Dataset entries
........

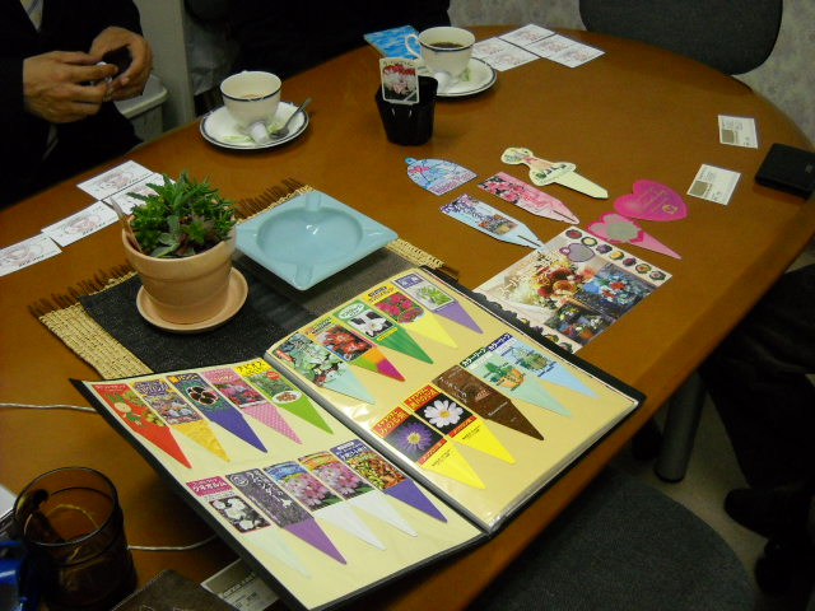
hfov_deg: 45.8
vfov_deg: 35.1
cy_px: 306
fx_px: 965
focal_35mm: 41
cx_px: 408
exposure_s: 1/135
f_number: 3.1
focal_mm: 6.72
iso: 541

........

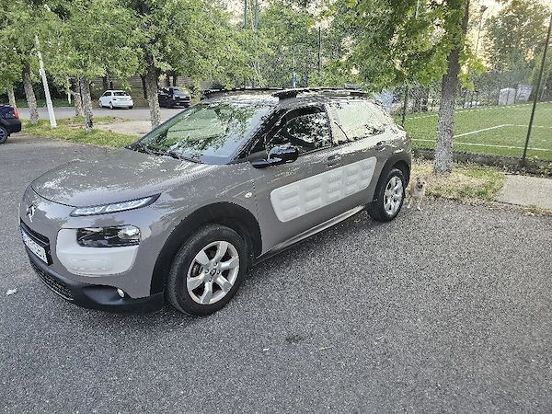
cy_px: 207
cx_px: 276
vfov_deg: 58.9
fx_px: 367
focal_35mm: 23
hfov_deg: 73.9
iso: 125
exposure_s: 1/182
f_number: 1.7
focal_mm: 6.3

........

Among the records above, extract exactly the lines from the line with "vfov_deg: 58.9" to the line with "focal_mm: 6.3", both lines included, and leave out the rest.

vfov_deg: 58.9
fx_px: 367
focal_35mm: 23
hfov_deg: 73.9
iso: 125
exposure_s: 1/182
f_number: 1.7
focal_mm: 6.3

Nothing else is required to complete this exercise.